*SELECTED EXTRACT*:
____

Just as Earhart's romantic heroism captured public imagination, I Was Amelia Earhart has relit interest in the fable of worldly escape: the book, which runs to just 145 pages, is already in its fourth printing since it was published in mid-April and only dropped from No.8 on the Wall Street Journal fiction lists because bookstore shelves have been stripped of copies.

Besides gathering unexpected sales and good reviews, the book has provided its publishers with a lesson in how a single customer can transform an author's fortunes: within days of publication, Don Imus, a firebrand radio shock-jock best known for embarrassing President Clinton at a White House correspondents' dinner earlier this year, began talking up the book after it had been passed to him by his wife who had unearthed it at the back of a Connecticut bookstore.

Soon afterwards the national press caught on and Mendelsohn, who had been rejected by 15 publishers before landing at Knopf, was booked on TV shows ranging from the Today show on NBC to studio interviews on public broadcasting, two Hollywood studios battled to option the story and, da- dah, she's the current literary darling.

"I couldn't even get an agent so it's pretty much a dream come true to have it published, and to have it so well received is kind of amazing," she told me last week at home in New York. "Almost as soon as it came out everything started to go kinda crazy."

I Was Amelia Earhart was inspired by an article in the New York Times in 1992, about a man who thought he had found a piece of the aviator's plane. "I'd always thought she travelled alone but when I heard she had a navigator, the idea of two people flying around the world and crashing seemed full of possibilities."

Taking the facts of Earhart's life as ornamental punctuation for the story, Mendelsohn imagines that, instead of crashing into the sea on the most hazardous leg of her round-the-world flight, Earhart lands her twin-engine Lockheed Electra on an uncharted island reef where she and her navigator, Fred Noonan, enter an afterlife of "splendid isolation" on an island they name "Heaven, as a kind of joke."

Shifting between past and present, first-person narrative and third-person ventriloquy, Mendelsohn offers a delicate meditation on the adventurer's escape from earthbound concerns and it is her intention that their fate is left uncertain. "Whether life is more real than death, I don't know," Earhart muses. "What I know is that the life I've lived since I died feels more real to me than the one I lived before."

____

*COLLECTED DATA*:
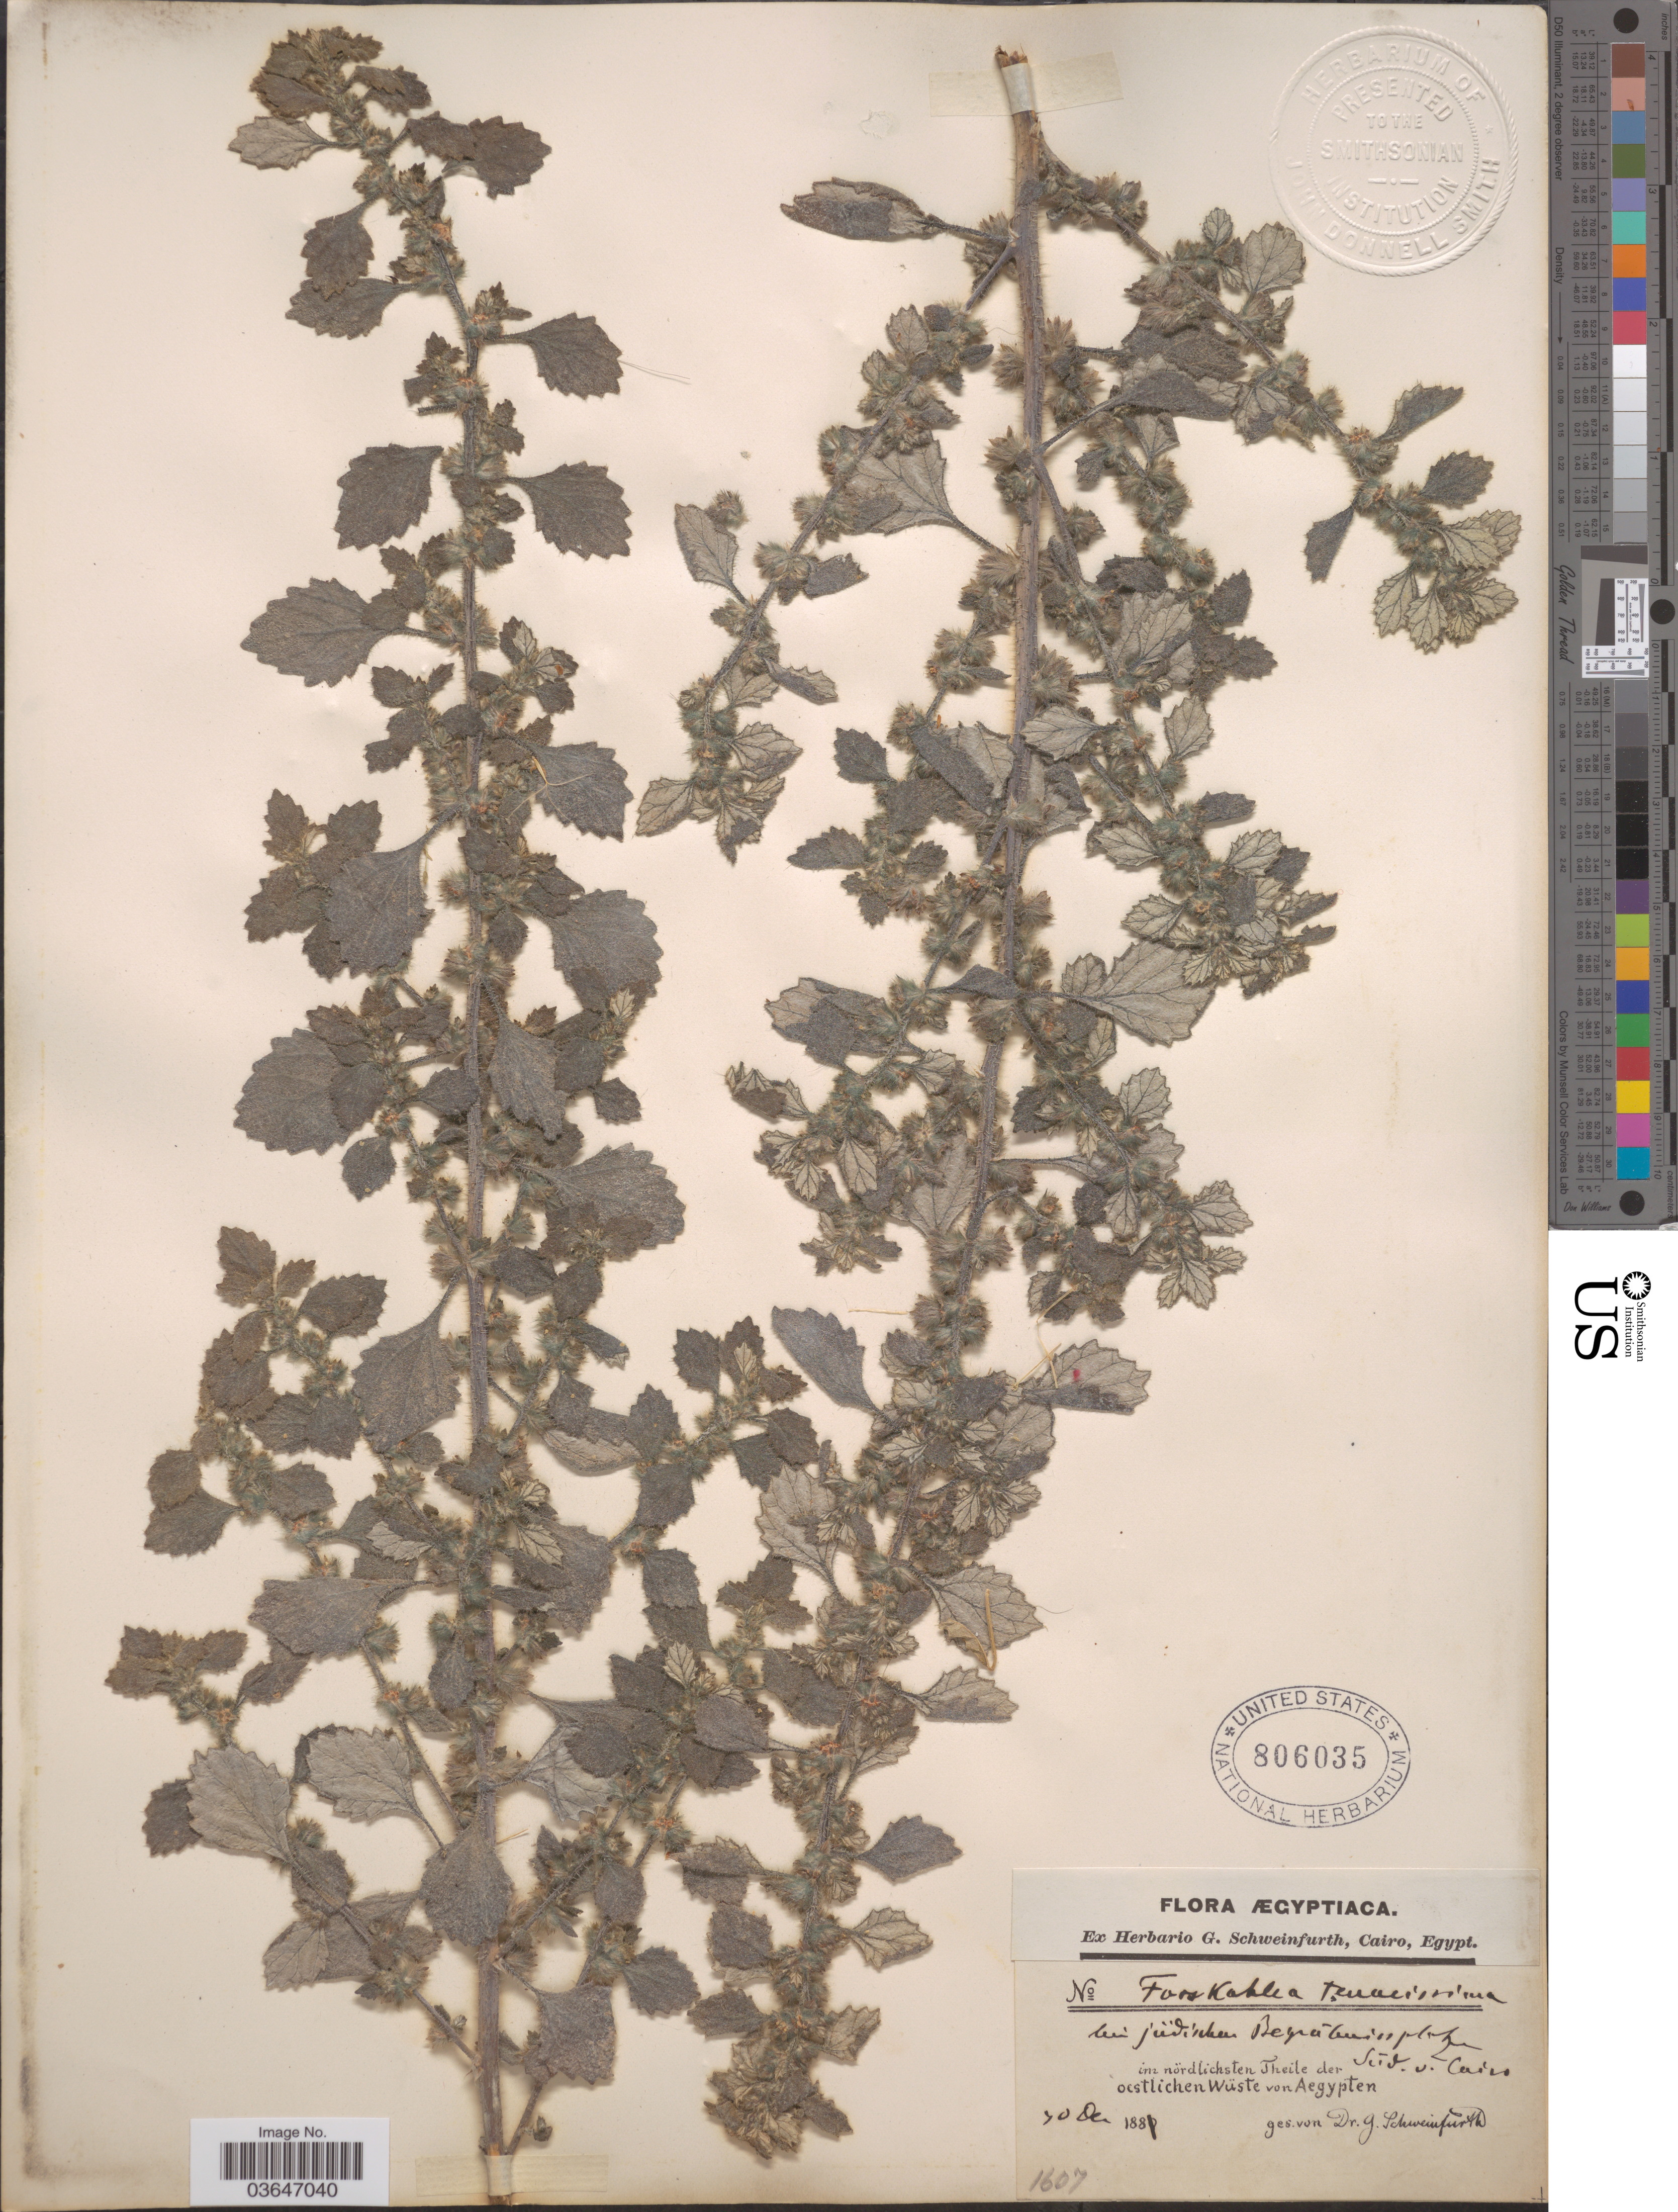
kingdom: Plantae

____

*EXERCISE TASKS*:
**a)** In the article on I Was Amelia Earhart, write out the passage from "Soon afterwards the" up to and including "current literary darling.", switching "Knopf" to "Random House".
**b)** Answer these questions from the article on I Was Amelia Earhart:
(i) How many pages long is the book?
(ii) How many publishers rejected Mendelsohn before she landed at Knopf?
(iii) What name do Earhart and Noonan give the island in the story?

*TASK SOLUTIONS*:
**a)**
Soon afterwards the national press caught on and Mendelsohn, who had been rejected by 15 publishers before landing at Random House, was booked on TV shows ranging from the Today show on NBC to studio interviews on public broadcasting, two Hollywood studios battled to option the story and, da- dah, she's the current literary darling.

**b)**
(i) 145 pages
(ii) 15
(iii) Heaven